┏━━
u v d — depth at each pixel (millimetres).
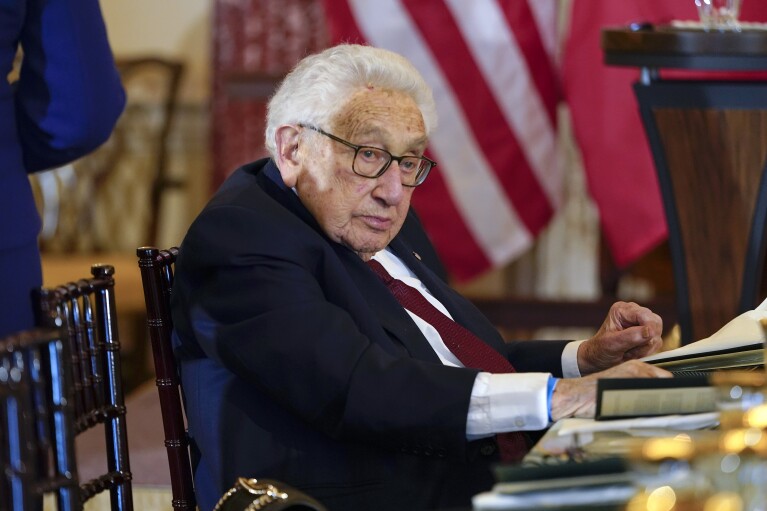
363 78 6004
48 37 6480
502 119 14109
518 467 3904
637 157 13305
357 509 5844
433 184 14281
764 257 9141
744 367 5730
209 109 16219
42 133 6621
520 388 5359
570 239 15984
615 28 8633
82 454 10211
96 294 5539
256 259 5809
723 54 8078
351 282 5973
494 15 13906
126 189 17047
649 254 15430
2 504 4316
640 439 4418
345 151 5977
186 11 17000
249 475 5828
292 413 5727
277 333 5625
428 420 5418
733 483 3705
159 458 10094
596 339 6801
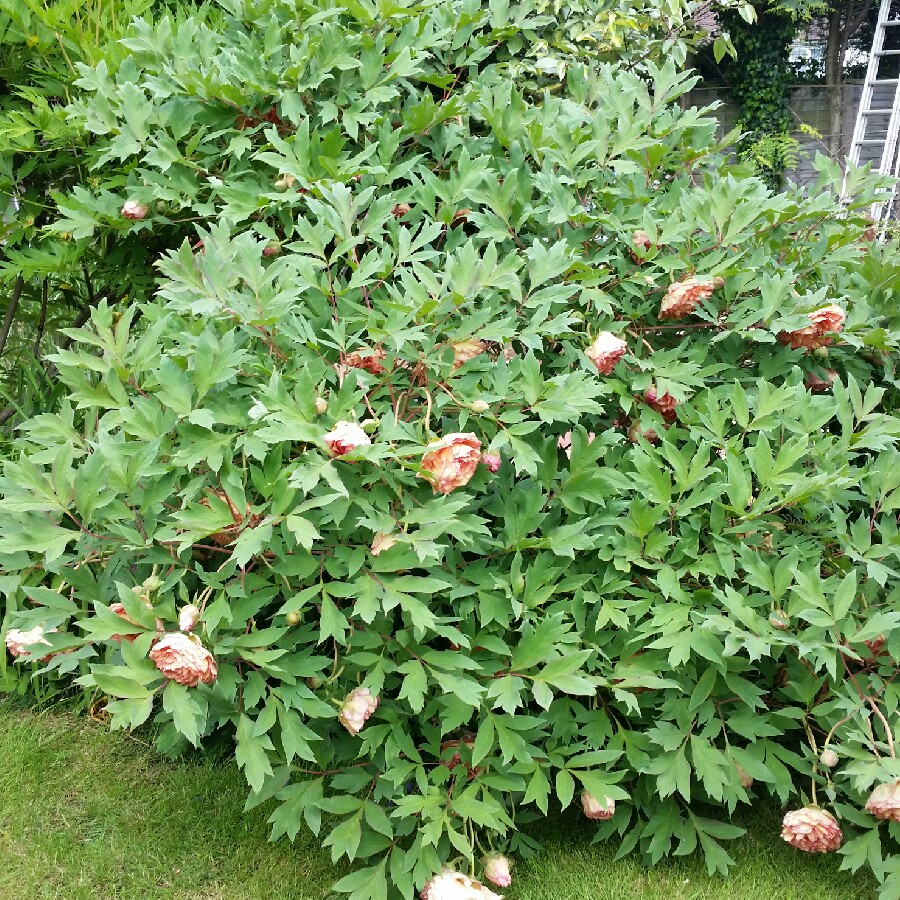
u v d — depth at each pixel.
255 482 1.83
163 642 1.66
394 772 1.97
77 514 2.07
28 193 3.16
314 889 2.13
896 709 2.08
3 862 2.21
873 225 2.92
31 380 3.25
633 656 2.16
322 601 1.94
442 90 2.87
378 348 2.02
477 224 2.33
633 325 2.49
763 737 2.15
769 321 2.36
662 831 2.15
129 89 2.47
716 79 14.05
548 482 2.15
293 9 2.65
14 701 2.90
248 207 2.32
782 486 2.25
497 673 2.05
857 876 2.17
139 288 3.10
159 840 2.29
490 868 1.94
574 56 3.98
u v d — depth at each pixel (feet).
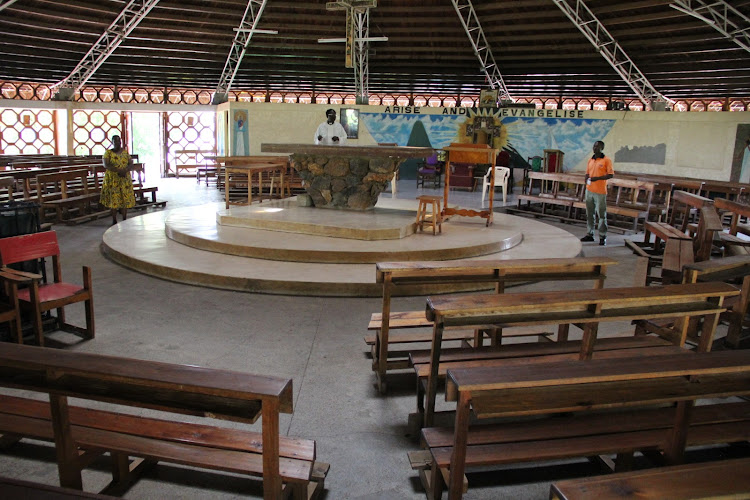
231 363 14.87
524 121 65.92
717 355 9.25
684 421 9.37
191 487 9.71
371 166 31.09
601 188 32.96
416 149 29.63
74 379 8.25
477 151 30.27
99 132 71.41
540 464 10.64
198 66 68.18
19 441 10.94
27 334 16.28
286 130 67.56
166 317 18.47
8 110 65.57
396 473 10.32
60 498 6.88
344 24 62.69
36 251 16.43
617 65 62.18
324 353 15.74
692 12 49.98
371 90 76.69
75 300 15.87
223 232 28.19
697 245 24.64
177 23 61.21
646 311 12.01
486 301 11.16
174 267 23.11
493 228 31.68
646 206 39.04
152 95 72.18
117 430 9.58
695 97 66.03
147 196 50.80
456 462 8.59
┗━━
Task
A verbatim transcription is required of the lines from the one with "371 90 76.69" through the final line of the entries above, and of nothing else.

Answer to this task
371 90 76.69
75 300 15.87
223 232 28.19
697 245 24.64
177 23 61.21
646 311 12.01
486 301 11.16
174 267 23.11
493 228 31.68
646 206 39.04
152 95 72.18
117 430 9.58
695 97 66.03
147 196 50.80
456 462 8.59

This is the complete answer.